Submitted by:
Matt Stuve
Research Assistant
Department of Educational Psychology
University of Illinois
1310 S. 6th St.
Champaign, IL 61820 USA
v: (217) 244-0537
f: (217) 244-7620
e: mstuve@uiuc.edu
Categories:
Education, K12; Education, higher; Research, academic
Keywords:
Innovative or improved ways of doing things; More equitable access to technology or electronic information; Creation of new ideas, products, or services; Leverage of public funding; Partnerships between public and private sector
Supporting Documentation (contact author for more information):
Other: electronic mail messages
The Story:
This story was collected as part of the “Teaching Teleapprenticeships” research project at the University of Illinois, sponsored by the National Science Foundation.
This is a story about children’s design projects for a zero-g environment. In particular, we will study how one child was able to utilize the real audience of a computing network to design a form of “space tennis”.
The Zero-G World Design Project began on May 3, 1991, by Jim Levin at the University of Illinois. It was designed to be an activity for anyone with access to the Internet or FrEdMail. Raoul Cervantes investigated four classrooms that participated in this project. Zero-g was a network- based design project in which students and teachers selected an aspect of everyday life and considered how to redesign it to function in a zero-g environment. Participants exchanged their designs on the network. The participants in this project worked to construct designs appropriate for a large-scale orbiting zero-g space station. In addition to school children and teachers from around the country, other participants were university researchers, NASA experts, and outside experts.
One design challenge was recreation in a zero-g environment. Many novel ideas were presented, which usually were unfeasible at first but evolved through classroom and network communication. One group of fifth graders came up with “roller tennis”, which, in their own words:
“..is played on a wooden board with 6 horizontal slits. Inserted in these slits are types of roller skates that look like slippers. Attached to these slipper like shoes are metal canes in the shape of a “T”. Wheels are attached on the ends so that the roller skates move sideways and the wheels stay under the board. There is a pair of skates on every slit, 3 pairs on one side facing east and the others facing west. The players move around by “skating” from side to side and stopping by quickly turning their feet. When a player needs to get closer or farther from the ball, he changes skates.”
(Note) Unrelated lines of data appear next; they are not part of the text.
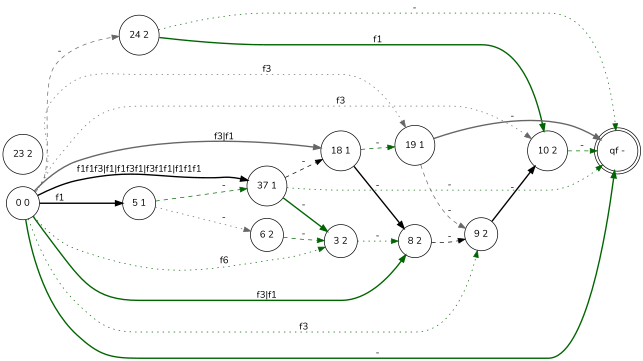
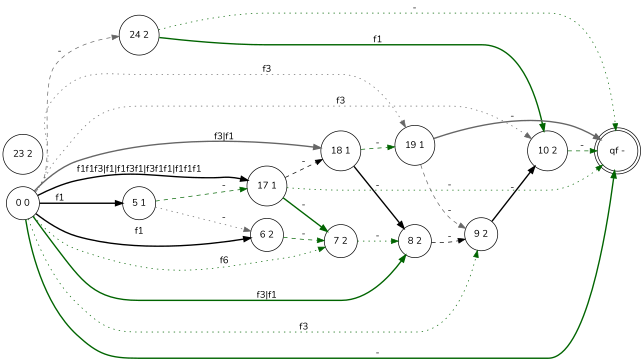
  digraph {
    fontname=Nunito
    rankdir=LR
    node [fontname=Nunito shape=circle]
    edge [color=darkgreen fontname=Nunito style=bold]
    "24 2"
    "10 2"
    "qf -" [shape=doublecircle]
    "6 2"
-   "7 2" [label="3 2"]
+   "7 2"
    "8 2"
    "9 2"
    "5 1"
-   "17 1" [label="37 1"]
+   "17 1"
    "18 1"
    "19 1"
    "0 0"
    "23 2"
    "24 2" -> "10 2" [label=f1]
    "24 2" -> "qf -" [label="-" style=dotted]
    "10 2" -> "qf -" [label="-" style=dashed]
    "6 2" -> "7 2" [label="-" style=dashed]
    "7 2" -> "8 2" [label="-" style=dotted]
    "8 2" -> "9 2" [color=black label="-" style=dashed]
    "9 2" -> "10 2" [color=black label="-"]
    "5 1" -> "6 2" [color=gray40 label="-" style=dotted]
    "5 1" -> "17 1" [label="-" style=dashed]
    "17 1" -> "qf -" [label="-" style=dotted]
    "17 1" -> "7 2" [label="-"]
    "17 1" -> "18 1" [color=black label="-" style=dashed]
    "18 1" -> "8 2" [color=black label="-"]
    "18 1" -> "19 1" [label="-" style=dashed]
    "19 1" -> "qf -" [color=gray40 label="-"]
    "19 1" -> "9 2" [color=gray40 label="-" style=dashed]
    "0 0" -> "24 2" [color=gray40 label="-" style=dashed]
    "0 0" -> "10 2" [color=gray40 label=f3 style=dotted]
    "0 0" -> "qf -" [label="-"]
+   "0 0" -> "6 2" [color=black label=f1]
    "0 0" -> "7 2" [label=f6 style=dotted]
    "0 0" -> "8 2" [label="f3|f1"]
    "0 0" -> "9 2" [label=f3 style=dotted]
    "0 0" -> "5 1" [color=black label=f1]
    "0 0" -> "17 1" [color=black label="f1f1f3|f1|f1f3f1|f3f1f1|f1f1f1"]
    "0 0" -> "18 1" [color=gray40 label="f3|f1"]
    "0 0" -> "19 1" [color=gray40 label=f3 style=dotted]
  }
The biggest obstacle in realizing workable designs from this age group was their contextualized understanding of gravity-dependent sports and lack of visualization of what could be possible given the unique characteristics of a space station. The students lacked the scientific background necessary to see why their ideas would not work, but with each iteration of their designs, the knowledge and understanding of the real constraints of the zero-g environment advanced, albeit in small increments. Sometimes, however, these small increments are the result of “giant leaps” in cognition.
Once such example of these cognitive leaps occurred when one student, Pablo, a member of the roller tennis group, determined that some critical information was needed for their design to evolve. He asked if a tennis ball would move faster in zero gravity and was encouraged to send this question out on the network.
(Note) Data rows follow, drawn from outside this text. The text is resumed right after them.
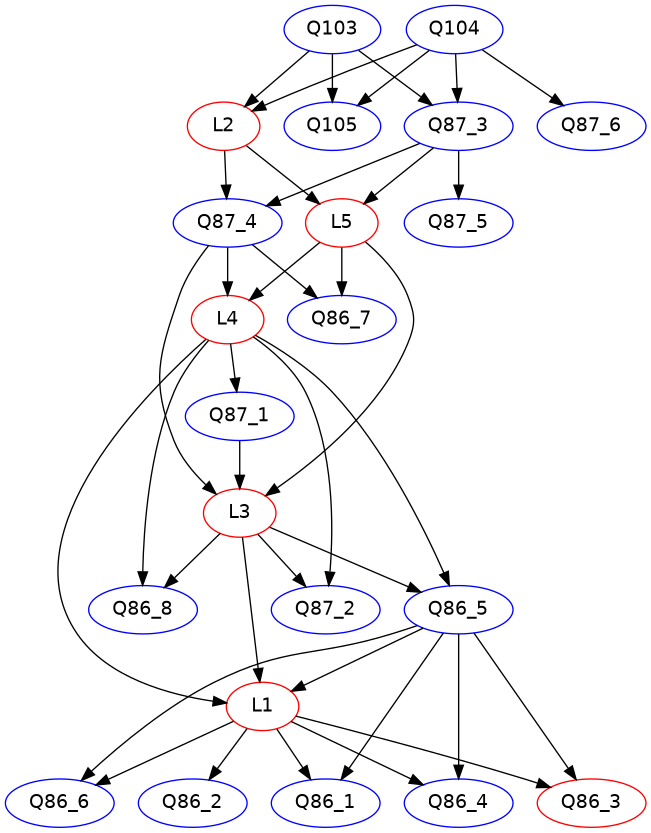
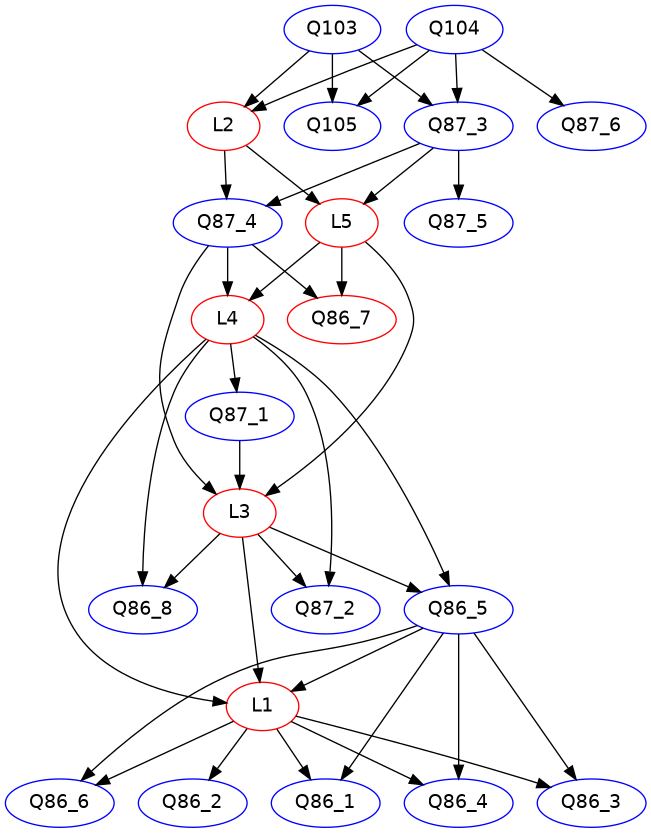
  digraph {
    fontname="DejaVu Sans"
    node [color=blue fontname="DejaVu Sans"]
    edge [color=black fontname="DejaVu Sans"]
-   Q86_7
+   Q86_7 [color=red]
    Q87_3
    Q87_5
    L5 [color=red]
    Q87_4
    Q86_8
    L3 [color=red]
    Q87_1
    L1 [color=red]
    Q86_5
    Q87_2
    Q86_6
    Q86_2
    Q86_1
    Q86_4
-   Q86_3 [color=red]
+   Q86_3
    Q103
    Q87_6
    L2 [color=red]
    Q105
    Q104
    L4 [color=red]
    subgraph sub_1 {
    }
    subgraph sub_2 {
      Q86_7
      Q87_3
      Q87_5
      L5
      Q87_4
      Q86_8
      L3
      Q87_1
      L1
      Q86_5
      Q87_2
      Q86_6
      Q86_2
      Q86_1
      Q86_4
      Q86_3
      Q103
      Q87_6
      L2
      Q105
      Q104
      L4
    }
    Q87_3 -> Q87_5
    Q87_3 -> L5
    Q87_3 -> Q87_4
    L5 -> Q86_7
    L5 -> L3
    L5 -> L4
    Q87_4 -> Q86_7
    Q87_4 -> L3
    Q87_4 -> L4
    L3 -> Q86_8
    L3 -> L1
    L3 -> Q86_5
    L3 -> Q87_2
    Q87_1 -> L3
    L1 -> Q86_6
    L1 -> Q86_2
    L1 -> Q86_1
    L1 -> Q86_4
    L1 -> Q86_3
    Q86_5 -> L1
    Q86_5 -> Q86_6
    Q86_5 -> Q86_1
    Q86_5 -> Q86_4
    Q86_5 -> Q86_3
    Q103 -> Q87_3
    Q103 -> L2
    Q103 -> Q105
    L2 -> L5
    L2 -> Q87_4
    Q104 -> Q87_3
    Q104 -> Q87_6
    Q104 -> L2
    Q104 -> Q105
    L4 -> Q86_8
    L4 -> Q87_1
    L4 -> L1
    L4 -> Q86_5
    L4 -> Q87_2
  }
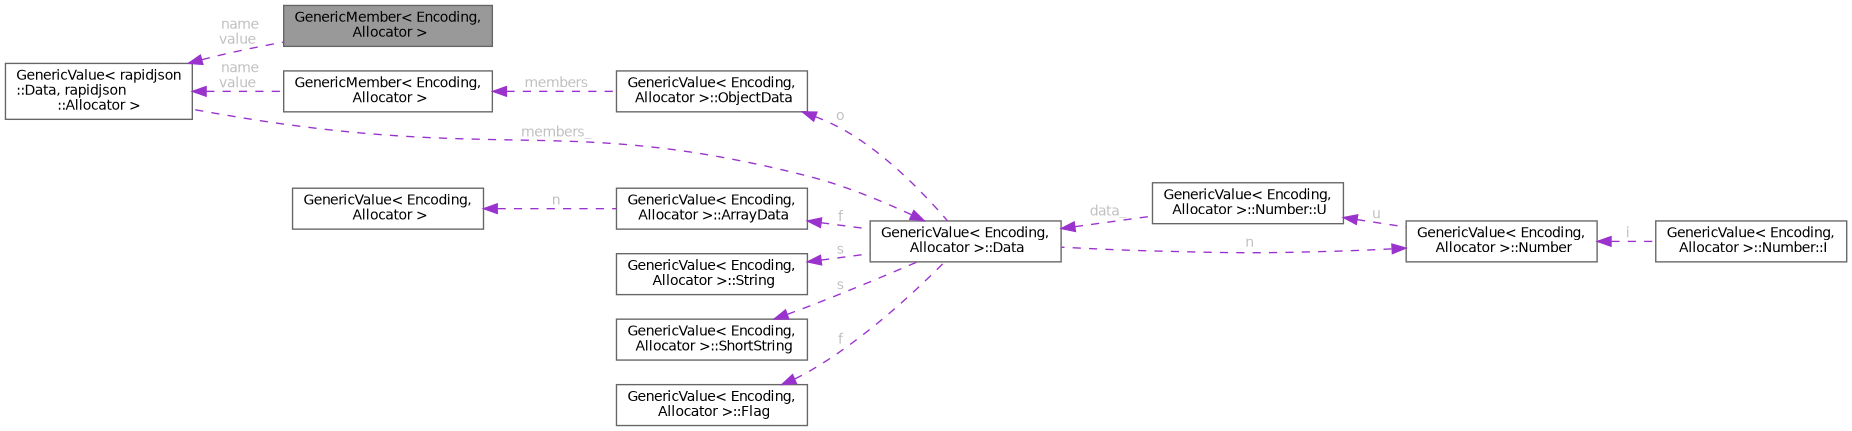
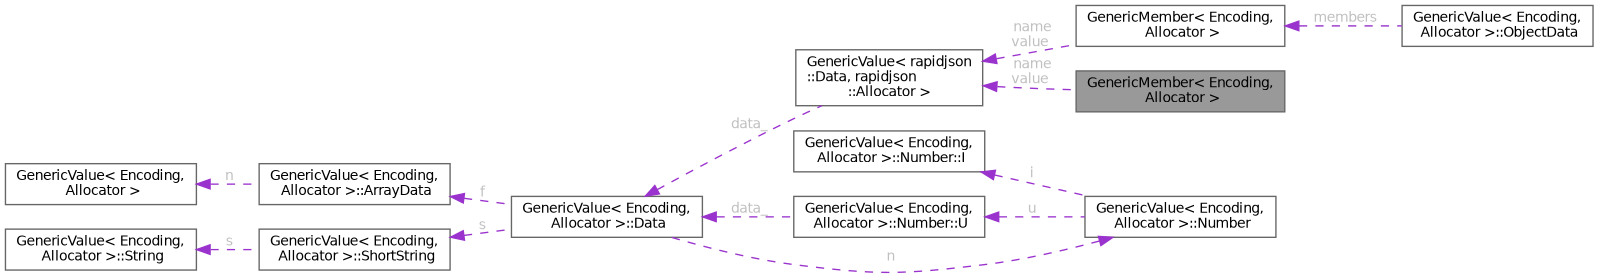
  digraph {
    rankdir=LR
    node [color=gray40 fillcolor=white fontname=Helvetica fontsize=10 shape=box style=filled]
    edge [color=darkorchid3 dir=back fontcolor=grey fontname=Helvetica fontsize=10 labelfontname=Helvetica labelfontsize=10 style=dashed]
    n1 [fillcolor=grey60 fontcolor=black height=0.2 label="GenericMember\< Encoding,\l Allocator \>" width=0.4]
    n2 [height=0.2 label="GenericValue\< rapidjson\l::Data, rapidjson\l::Allocator \>" width=0.4]
    n3 [height=0.2 label="GenericMember\< Encoding,\l Allocator \>" width=0.4]
    n4 [height=0.2 label="GenericValue\< Encoding,\l Allocator \>::ObjectData" width=0.4]
    n5 [height=0.2 label="GenericValue\< Encoding,\l Allocator \>::Data" width=0.4]
    n6 [height=0.2 label="GenericValue\< Encoding,\l Allocator \>::Number::U" width=0.4]
    n7 [height=0.2 label="GenericValue\< Encoding,\l Allocator \>" width=0.4]
    n8 [height=0.2 label="GenericValue\< Encoding,\l Allocator \>::ArrayData" width=0.4]
    n9 [height=0.2 label="GenericValue\< Encoding,\l Allocator \>::String" width=0.4]
    n10 [height=0.2 label="GenericValue\< Encoding,\l Allocator \>::ShortString" width=0.4]
    n11 [height=0.2 label="GenericValue\< Encoding,\l Allocator \>::Number" width=0.4]
    n12 [height=0.2 label="GenericValue\< Encoding,\l Allocator \>::Number::I" width=0.4]
-   n13 [height=0.2 label="GenericValue\< Encoding,\l Allocator \>::Flag" width=0.4]
    n2 -> n1 [label=" name\nvalue"]
    n2 -> n3 [label=" name\nvalue"]
    n3 -> n4 [label=" members"]
-   n4 -> n5 [label=" o"]
-   n5 -> n2 [label=" members_"]
+   n5 -> n2 [label=" data_"]
    n5 -> n6 [label=" data_"]
    n6 -> n11 [label=" u"]
    n7 -> n8 [label=" n"]
    n8 -> n5 [label=" f"]
-   n9 -> n5 [label=" s"]
+   n9 -> n10 [label=" s"]
    n10 -> n5 [label=" s"]
    n11 -> n5 [label=" n"]
-   n11 -> n12 [label=" i"]
-   n13 -> n5 [label=" f"]
+   n12 -> n11 [label=" i"]
  }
Sometimes, as in Pablo’s case, it was more important to provide a method for the student to find out the answers to critical questions for himself. Other times, collaboration within the classroom was an equally motivating means, especially when two groups hit upon similar ideas. In the pursuit of a space basketball, another group came up with “velcro basketball”. During its course of development, they too made cognitive leaps. This is where Pablo’s network exchange was able to lend support. With Pablo’s summary of his network messages, teach group was aided by one child’s newly acquired comprehension of a few scientific principles of zero-g.
Zero-g centered on design projects, in which students worked independently or cooperatively, performing higher order thinking skills, including problem solving, composition, and reading. Most importantly, zero-g provided a real audience for student writing. Motivation arose from the fact that experts were interested in what they had to say. This is perhaps the most significant aspect of the network’s ability to foster a new kind of learning environment, one where children and “experts” communicate to achieve common, real, goals.